The big picture: The proposal applies to individuals in the Deferred Action for Childhood Arrivals (DACA) program, which has been in place since 2012 despite litigation and Trump administration attempts cut the program.
- The 5th Circuit Court of Appeals last October largely upheld a district court ruling that the program was unlawful, but kept it for existing DACA recipients who arrived by 2007, pending lower court to review of a Biden administration's DACA final rule.
- The administration estimates about 34% of the nearly 580,000 recipients in DACA don’t have health coverage.
- Others say the percentage without coverage is nearly half.
What they're saying: "We're not done fighting for their pathway to citizenship, but we're getting them the opportunities they deserve in the meantime," President Biden said on a video announcing the initiative.
Yes, but: The proposal could get ensnared in a dispute over the Trump administration’s 2019 public charge rule, which threatened to deny visas to individuals who sought government benefits like food stamps or Medicaid.

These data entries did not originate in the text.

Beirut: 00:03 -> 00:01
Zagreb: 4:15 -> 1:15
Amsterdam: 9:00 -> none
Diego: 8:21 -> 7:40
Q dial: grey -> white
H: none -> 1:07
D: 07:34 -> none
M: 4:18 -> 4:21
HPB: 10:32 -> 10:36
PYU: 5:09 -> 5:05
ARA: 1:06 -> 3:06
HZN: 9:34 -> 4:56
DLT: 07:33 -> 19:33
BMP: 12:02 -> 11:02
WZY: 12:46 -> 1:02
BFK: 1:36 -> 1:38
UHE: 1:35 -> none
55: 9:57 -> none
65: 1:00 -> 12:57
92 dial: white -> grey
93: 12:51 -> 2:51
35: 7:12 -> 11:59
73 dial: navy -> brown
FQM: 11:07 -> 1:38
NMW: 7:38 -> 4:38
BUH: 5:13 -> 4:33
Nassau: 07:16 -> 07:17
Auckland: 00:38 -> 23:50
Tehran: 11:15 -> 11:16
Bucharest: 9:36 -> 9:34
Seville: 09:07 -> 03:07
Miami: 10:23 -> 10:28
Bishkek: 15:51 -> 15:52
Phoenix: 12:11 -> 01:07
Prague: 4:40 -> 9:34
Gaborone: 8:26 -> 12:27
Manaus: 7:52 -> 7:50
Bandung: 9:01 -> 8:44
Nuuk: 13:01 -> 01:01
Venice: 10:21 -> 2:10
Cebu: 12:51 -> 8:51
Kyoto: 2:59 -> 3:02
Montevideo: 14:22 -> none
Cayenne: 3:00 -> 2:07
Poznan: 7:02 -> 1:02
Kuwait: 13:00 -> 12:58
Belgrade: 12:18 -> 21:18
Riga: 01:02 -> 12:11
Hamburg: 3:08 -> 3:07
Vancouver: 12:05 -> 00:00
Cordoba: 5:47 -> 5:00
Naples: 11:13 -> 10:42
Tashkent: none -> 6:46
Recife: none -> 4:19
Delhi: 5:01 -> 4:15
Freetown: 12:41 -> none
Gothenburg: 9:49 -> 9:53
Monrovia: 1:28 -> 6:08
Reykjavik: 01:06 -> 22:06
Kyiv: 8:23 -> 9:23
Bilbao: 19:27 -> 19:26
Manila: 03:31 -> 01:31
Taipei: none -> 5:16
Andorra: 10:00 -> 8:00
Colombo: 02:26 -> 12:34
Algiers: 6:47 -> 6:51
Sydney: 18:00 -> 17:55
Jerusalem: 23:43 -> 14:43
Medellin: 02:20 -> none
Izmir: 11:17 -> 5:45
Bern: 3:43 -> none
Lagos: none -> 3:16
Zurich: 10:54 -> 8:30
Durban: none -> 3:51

- The Biden administration stopped enforcing it in March 2021, but misinformation and deportation fears kept some non-citizens from seeking emergency aid they were entitled to during the pandemic.
- This included COVID-19 tests and treatment and federal nutrition programs.
- Earlier this year, Texas filed a lawsuit challenging the reversal of public charge, signaling yet another legal battle ahead.
Catch up quick: The pandemic's impact on immigrants — especially those deemed essential workers — accelerated a push among states to extend Medicaid and CHIP benefits for prenatal care and postpartum coverage regardless of immigration status.
- States have had the option to do this since 2002, but many deferred because of cost and opposition to expanding safety net programs, especially to undocumented people.
- Some, like New York, have had to set up special dedicated state funds to cover the cost since federal money doesn’t pay for health benefits for those without legal status.
- In Congress, Democrats like Sens. Cory Booker (N.J.) and Elizabeth Warren (Mass.) attempted to move legislation akin to what Biden is proposing.
By the numbers: As of Jan., 11 states plus the District of Columbia allow non-citizen children to enroll in Medicaid or CHIP, according to a tracker from the Kaiser Family Foundation.
- Colorado plans to do so by 2025.
- Others, like California and Illinois, have expanded state-funded coverage to some undocumented adults with low incomes.